I have documents like:

{
   "from":"abc@sss.ddd",
   "to" :"ssd@dff.dff",
   "email": "Hi hello"
}

How can we calculate count of sum "from and to" or "to and from"? Like communication counts between two people?

I am able to calculate one way sum. I want to have sum both ways.

db.test.aggregate([
      { $group: {
         "_id":{ "from": "$from", "to":"$to"},
           "count":{$sum:1} 
         }
      },
      { 
        "$sort" :{"count":-1}
      }
])

回答1:

Since you need to calculate number of emails exchanged between 2 addresses, it would be fair to project a unified between field as following:

db.a.aggregate([
    { $match: {
        to: { $exists: true },
        from: { $exists: true },
        email: { $exists: true }
    }}, 
    { $project: {
        between: { $cond: { 
            if: { $lte: [ { $strcasecmp: [ "$to", "$from" ] }, 0 ] }, 
            then: [ { $toLower: "$to" }, { $toLower: "$from" } ], 
            else: [ { $toLower: "$from" }, { $toLower: "$to" } ] }
        } 
    }},
    { $group: {
         "_id": "$between",
         "count": { $sum: 1 } 
    }},
    { $sort :{ count: -1 } }
])

Unification logic should be quite clear from the example: it is an alphabetically sorted array of both emails.
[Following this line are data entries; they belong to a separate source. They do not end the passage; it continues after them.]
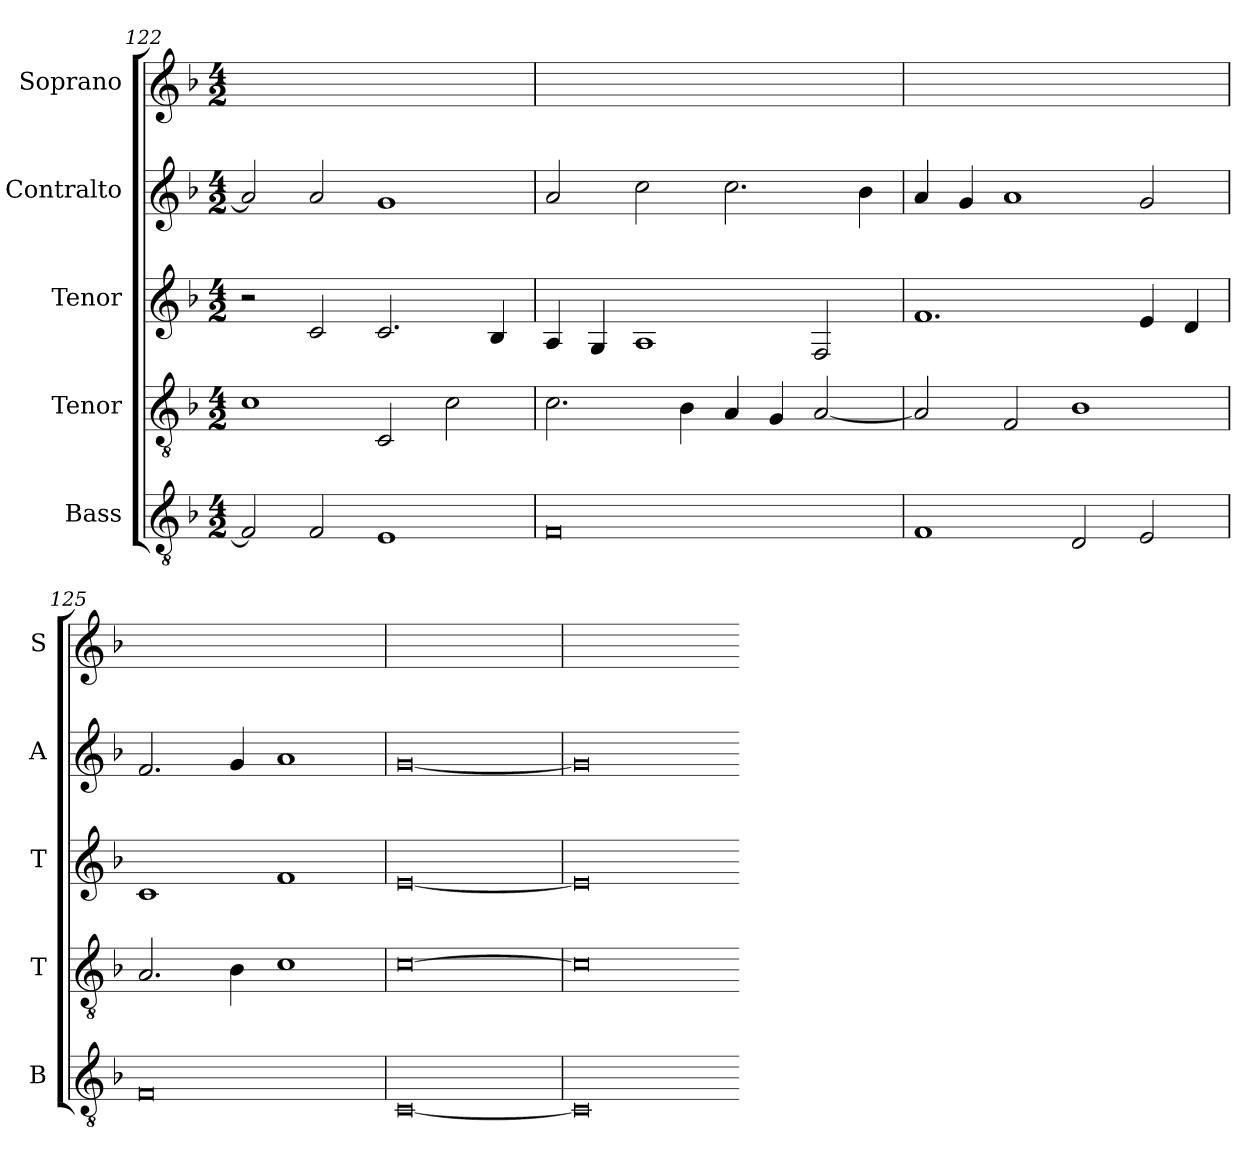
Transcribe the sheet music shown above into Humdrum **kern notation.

**kern	**kern	**kern	**kern	**kern
*part5	*part4	*part3	*part2	*part1
*staff5	*staff4	*staff3	*staff2	*staff1
*I"Bass	*I"Tenor	*I"Tenor	*I"Contralto	*I"Soprano
*I'B	*I'T	*I'T	*I'A	*I'S
*clefGv2	*clefGv2	*clefG2	*clefG2	*clefG2
*k[b-]	*k[b-]	*k[b-]	*k[b-]	*k[b-]
*F:ion	*F:ion	*F:ion	*F:ion	*F:ion
*M4/2	*M4/2	*M4/2	*M4/2	*M4/2
=122	=122	=122	=122	=122
2F]	1c	2r	2a]	0ryy
2F	.	2c	2a	.
1E	2C	2.c	1g	.
.	2c	.	.	.
.	.	4B-	.	.
=123	=123	=123	=123	=123
0F	2.c	4A	2a	0ryy
.	.	4G	.	.
.	.	1A	2cc	.
.	4B-	.	.	.
.	4A	.	2.cc	.
.	4G	.	.	.
.	[2A	2F	.	.
.	.	.	4b-	.
=124	=124	=124	=124	=124
1F	2A]	1.f	4a	0ryy
.	.	.	4g	.
.	2F	.	1a	.
2D	1B-	.	.	.
2E	.	4e	2g	.
.	.	4d	.	.
=125	=125	=125	=125	=125
0F	2.A	1c	2.f	0ryy
.	4B-	.	4g	.
.	1c	1f	1a	.
=126	=126	=126	=126	=126
[0C	[0c	[0e	[0g	0ryy
=127	=127	=127	=127	=127
0C]	0c]	0e]	0g]	0ryy
=-	=-	=-	=-	=-
*-	*-	*-	*-	*-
The $match and $toLower parts are optional if you trust your data.

Documentation for operators used in the example:

  • $match
  • $exists
  • $project
  • $cond
  • $lte
  • $strcasecmp
  • $toLower
  • $group
  • $sum
  • $sort


回答2:

You basically need to consider the _id for grouping as an "array" of the possible "to" and "from" values, and then of course "sort" them, so that in every document the combination is always in the same order.

Just as a side note, I want to add that "typically" when I am dealing with messaging systems like this, the "to" and "from" sender/recipients are usually both arrays to begin with anyway, so it usally forms the base of where different variations on this statement come from.
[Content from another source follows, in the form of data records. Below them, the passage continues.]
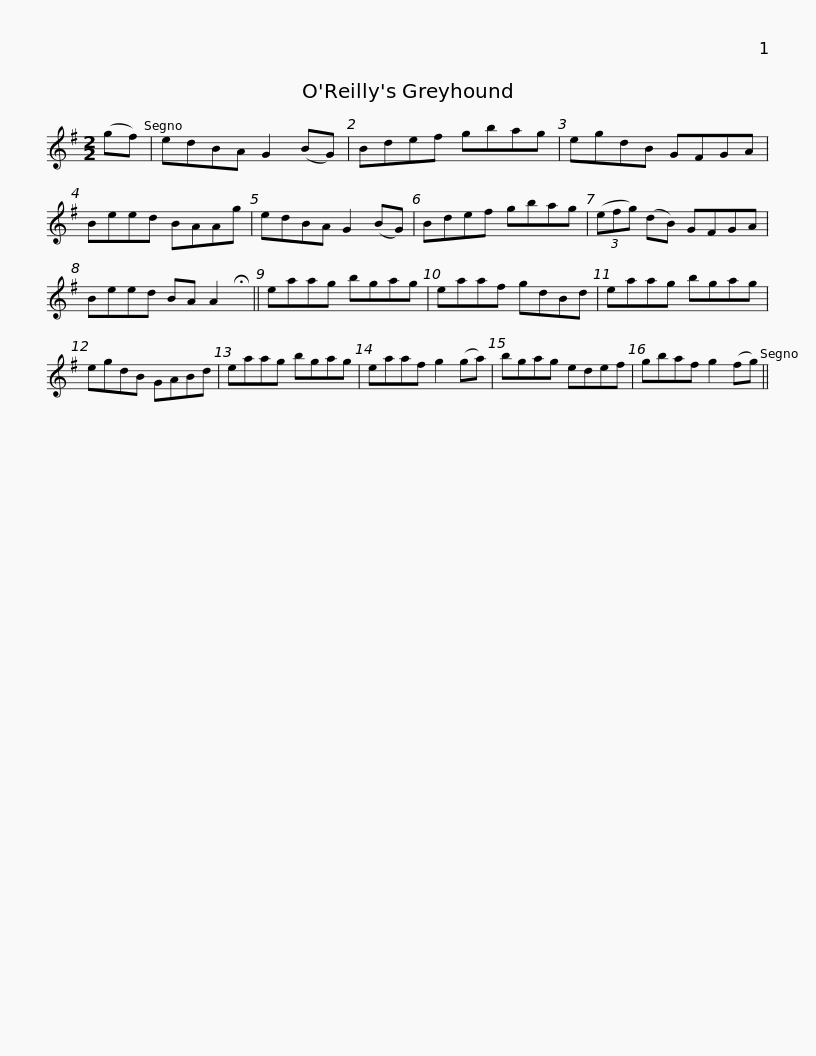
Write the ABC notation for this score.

X:1
L:1/8
M:2/2
I:linebreak $
K:G
V:1 treble
V:1
 (gf) | edBA G2 (BG) | Bdef gbag | egdB GFGA | Beed BAAg | %5
 edBA G2 (BG) |$ Bdef gbag | (3(efg) (dB) GFGA | Beed BA A2 !fermata!x || eaag bgag | %10
 eaaf gdBd |$ eaag bgag | egdB GABd | eaag bgag | eaaf g2 (ga) | %15
 bgag edef |$ gbaf g2 (fg) || %17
First, the most optimal MongoDB 3.2 statement, for single addresses

db.collection.aggregate([
    // Join in array
    { "$project": {
        "people": [ "$to", "$from" ],
    }},

    // Unwind array
    { "$unwind": "$people" },

    // Sort array
    { "$sort": { "_id": 1, "people": 1 } },

    // Group document
    { "$group": {
        "_id": "$_id",
        "people": { "$push": "$people" }
    }},

    // Group people and count
    { "$group": {
        "_id": "$people",
        "count": { "$sum": 1 }
    }}
]);

Thats the basics, and now the only variations are in construction of the "people" array ( stage 1 only above ).

MongoDB 3.x and 2.6.x - Arrays

{ "$project": {
    "people": { "$setUnion": [ "$to", "$from" ] }
}}

MongoDB 3.x and 2.6.x - Fields to array

{ "$project": {
    "people": { 
        "$map": {
            "input": ["A","B"],
            "as": "el",
            "in": {
               "$cond": [
                   { "$eq": [ "A", "$$el" ] },
                   "$to",
                   "$from"
               ]
            }
        }
    }
}}

MongoDB 2.4.x and 2.2.x - from fields

{ "$project": {
    "to": 1,
    "from": 1,
    "type": { "$const": [ "A", "B" ] }
}},
{ "$unwind": "$type" },
{ "$group": {
    "_id": "$_id",
    "people": {
        "$addToSet": {
            "$cond": [
                { "$eq": [ "$type", "A" ] },
                "$to",
                "$from"
            ]
        }
    }
}}

But in all cases:

  1. Get all recipients into a distinct array.

  2. Order the array to a consistent order

  3. Group on the "always in the same order" list of recipients.

Follow that and you cannot go wrong.